Evening Standard

What a shame this miner left OAPs in a hole

- Jim Armitage COMMENT @ArmitageJi­m

THE board of Sirius Minerals is distinctly sheepish in its statement accepting today’s takeover by Anglo American. And, given that 85,000 retail investors were suckered into buying shares in their super-high-risk mine developmen­t in the North York Moors, so they should be.

Many were naive locals wanting to support a potential lifeline for the local economy. People like Nigel Howard, a 76-year-old who cashed in his £30,000 pension and put the lot into Sirius when the shares were 24p. Today, the board accepted an offer at their true value, 5.5p.

The truth is, this £4 billion project should never have been a standalone public company, whatever its advisers and brokers, JPMorgan, Lazard, Liberum and Shore Capital, said. Depending heavily on winning state subsidies which always looked unlikely, it failed to attract the institutio­nal investors who recognised the huge risks.

Chief executive Chris Fraser (paid nearly £1 million last year) blamed the City for not supporting him.
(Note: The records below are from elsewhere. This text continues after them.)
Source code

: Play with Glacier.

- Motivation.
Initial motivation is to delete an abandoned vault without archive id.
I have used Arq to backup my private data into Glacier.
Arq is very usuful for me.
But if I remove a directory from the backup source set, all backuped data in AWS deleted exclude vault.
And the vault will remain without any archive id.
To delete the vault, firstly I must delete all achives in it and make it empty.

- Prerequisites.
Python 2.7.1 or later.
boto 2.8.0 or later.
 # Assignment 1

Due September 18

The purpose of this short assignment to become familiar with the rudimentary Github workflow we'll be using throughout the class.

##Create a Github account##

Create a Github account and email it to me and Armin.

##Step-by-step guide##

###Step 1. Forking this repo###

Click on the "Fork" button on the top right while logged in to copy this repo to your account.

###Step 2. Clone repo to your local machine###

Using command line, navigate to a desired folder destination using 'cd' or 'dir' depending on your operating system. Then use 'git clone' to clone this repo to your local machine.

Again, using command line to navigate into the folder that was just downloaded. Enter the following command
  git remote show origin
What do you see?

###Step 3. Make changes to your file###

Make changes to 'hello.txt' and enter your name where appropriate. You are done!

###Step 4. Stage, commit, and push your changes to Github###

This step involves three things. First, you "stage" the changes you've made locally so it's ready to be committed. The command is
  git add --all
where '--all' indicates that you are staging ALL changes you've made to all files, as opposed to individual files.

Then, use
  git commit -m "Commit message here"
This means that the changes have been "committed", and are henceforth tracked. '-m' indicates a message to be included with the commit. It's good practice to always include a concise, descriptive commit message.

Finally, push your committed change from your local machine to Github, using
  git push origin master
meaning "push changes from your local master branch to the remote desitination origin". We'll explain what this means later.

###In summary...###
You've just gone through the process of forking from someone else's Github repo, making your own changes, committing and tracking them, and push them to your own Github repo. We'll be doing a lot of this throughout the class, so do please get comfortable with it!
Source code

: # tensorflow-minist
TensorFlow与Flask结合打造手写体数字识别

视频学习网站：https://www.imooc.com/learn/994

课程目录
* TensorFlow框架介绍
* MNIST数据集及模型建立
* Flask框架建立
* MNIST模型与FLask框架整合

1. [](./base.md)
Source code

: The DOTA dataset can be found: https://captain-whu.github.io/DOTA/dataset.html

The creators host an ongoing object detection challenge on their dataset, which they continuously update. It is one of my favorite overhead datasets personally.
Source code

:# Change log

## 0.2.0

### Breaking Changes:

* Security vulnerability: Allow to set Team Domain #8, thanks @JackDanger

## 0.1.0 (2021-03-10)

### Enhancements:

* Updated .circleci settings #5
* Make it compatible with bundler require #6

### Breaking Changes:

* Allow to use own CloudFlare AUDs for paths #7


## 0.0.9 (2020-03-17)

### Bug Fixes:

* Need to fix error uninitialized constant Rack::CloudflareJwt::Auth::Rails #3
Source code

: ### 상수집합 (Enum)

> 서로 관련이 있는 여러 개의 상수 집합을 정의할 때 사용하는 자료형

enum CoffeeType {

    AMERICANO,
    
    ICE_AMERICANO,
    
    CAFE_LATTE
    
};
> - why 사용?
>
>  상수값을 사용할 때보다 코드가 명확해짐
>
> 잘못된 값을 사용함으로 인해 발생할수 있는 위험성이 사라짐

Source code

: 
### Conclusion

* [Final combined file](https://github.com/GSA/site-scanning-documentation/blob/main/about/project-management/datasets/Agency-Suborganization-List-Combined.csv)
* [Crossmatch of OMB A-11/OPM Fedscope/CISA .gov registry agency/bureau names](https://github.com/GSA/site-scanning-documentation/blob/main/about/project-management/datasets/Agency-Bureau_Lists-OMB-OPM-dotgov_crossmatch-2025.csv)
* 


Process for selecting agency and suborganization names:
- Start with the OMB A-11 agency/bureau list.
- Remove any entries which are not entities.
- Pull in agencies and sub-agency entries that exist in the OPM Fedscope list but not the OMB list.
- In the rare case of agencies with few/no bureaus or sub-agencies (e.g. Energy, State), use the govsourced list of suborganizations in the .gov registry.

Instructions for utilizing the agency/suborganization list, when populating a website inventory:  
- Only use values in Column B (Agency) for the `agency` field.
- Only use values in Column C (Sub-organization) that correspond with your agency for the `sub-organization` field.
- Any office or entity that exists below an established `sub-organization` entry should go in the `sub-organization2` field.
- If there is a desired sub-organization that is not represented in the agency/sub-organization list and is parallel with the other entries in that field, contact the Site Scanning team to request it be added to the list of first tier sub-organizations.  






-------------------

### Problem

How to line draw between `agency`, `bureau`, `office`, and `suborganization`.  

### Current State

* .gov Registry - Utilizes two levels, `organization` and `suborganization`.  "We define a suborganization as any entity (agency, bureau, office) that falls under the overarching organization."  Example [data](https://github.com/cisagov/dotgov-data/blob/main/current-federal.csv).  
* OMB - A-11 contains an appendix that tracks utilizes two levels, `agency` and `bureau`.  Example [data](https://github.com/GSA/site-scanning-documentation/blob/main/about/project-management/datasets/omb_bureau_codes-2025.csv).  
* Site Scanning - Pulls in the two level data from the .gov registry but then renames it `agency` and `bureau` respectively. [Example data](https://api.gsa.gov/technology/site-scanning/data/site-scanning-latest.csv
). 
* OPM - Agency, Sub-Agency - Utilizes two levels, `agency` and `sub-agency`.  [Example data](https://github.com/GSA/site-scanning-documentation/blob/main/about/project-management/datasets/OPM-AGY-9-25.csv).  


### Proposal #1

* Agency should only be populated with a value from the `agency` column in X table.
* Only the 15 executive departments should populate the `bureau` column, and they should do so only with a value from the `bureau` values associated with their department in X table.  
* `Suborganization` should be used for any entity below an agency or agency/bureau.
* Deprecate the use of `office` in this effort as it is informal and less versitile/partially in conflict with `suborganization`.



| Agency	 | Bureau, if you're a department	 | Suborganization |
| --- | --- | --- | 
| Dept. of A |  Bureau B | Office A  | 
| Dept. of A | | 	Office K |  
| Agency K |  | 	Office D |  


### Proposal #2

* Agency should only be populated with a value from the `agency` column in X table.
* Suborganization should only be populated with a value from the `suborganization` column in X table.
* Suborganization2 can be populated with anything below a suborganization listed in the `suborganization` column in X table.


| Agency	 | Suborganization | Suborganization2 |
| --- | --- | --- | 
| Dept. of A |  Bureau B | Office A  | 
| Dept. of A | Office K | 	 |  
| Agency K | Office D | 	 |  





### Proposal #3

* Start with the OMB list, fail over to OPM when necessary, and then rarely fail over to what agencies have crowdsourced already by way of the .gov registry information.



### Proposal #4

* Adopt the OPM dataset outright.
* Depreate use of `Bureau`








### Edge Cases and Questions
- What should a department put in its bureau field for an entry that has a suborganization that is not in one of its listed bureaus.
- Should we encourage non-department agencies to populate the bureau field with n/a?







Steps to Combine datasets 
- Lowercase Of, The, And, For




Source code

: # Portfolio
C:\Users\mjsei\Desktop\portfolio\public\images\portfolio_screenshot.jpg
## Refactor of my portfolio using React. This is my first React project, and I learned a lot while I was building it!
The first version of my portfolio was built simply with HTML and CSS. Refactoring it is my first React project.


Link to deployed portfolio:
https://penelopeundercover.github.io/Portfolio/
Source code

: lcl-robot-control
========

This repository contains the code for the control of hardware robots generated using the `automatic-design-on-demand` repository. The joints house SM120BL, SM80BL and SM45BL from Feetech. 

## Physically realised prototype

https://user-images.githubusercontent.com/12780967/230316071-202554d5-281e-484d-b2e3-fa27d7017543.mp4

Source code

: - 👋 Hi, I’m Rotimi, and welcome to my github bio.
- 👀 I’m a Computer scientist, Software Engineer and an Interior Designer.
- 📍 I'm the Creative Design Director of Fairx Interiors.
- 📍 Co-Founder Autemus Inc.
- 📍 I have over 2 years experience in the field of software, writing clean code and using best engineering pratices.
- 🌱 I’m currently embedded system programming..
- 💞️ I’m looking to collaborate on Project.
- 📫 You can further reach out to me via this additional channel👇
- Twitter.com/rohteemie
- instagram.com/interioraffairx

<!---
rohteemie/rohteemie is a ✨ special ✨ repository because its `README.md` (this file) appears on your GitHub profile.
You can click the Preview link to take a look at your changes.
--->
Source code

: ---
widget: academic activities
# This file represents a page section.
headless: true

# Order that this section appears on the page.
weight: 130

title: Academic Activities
In fact, institutio­nal investors got this one right, protecting pension funds from losses.

The silver lining, and it is a significan­t one, is that the mine will now go ahead under the expert stewardshi­p of a worldclass producer.

This will create thousands of jobs in an area with one of the highest rates of unemployme­nt in the country.

Anglo is big enough to take the investment risks and has the marketing clout to make it a financial success. But what a shame so many pensioners had to suffer to get here.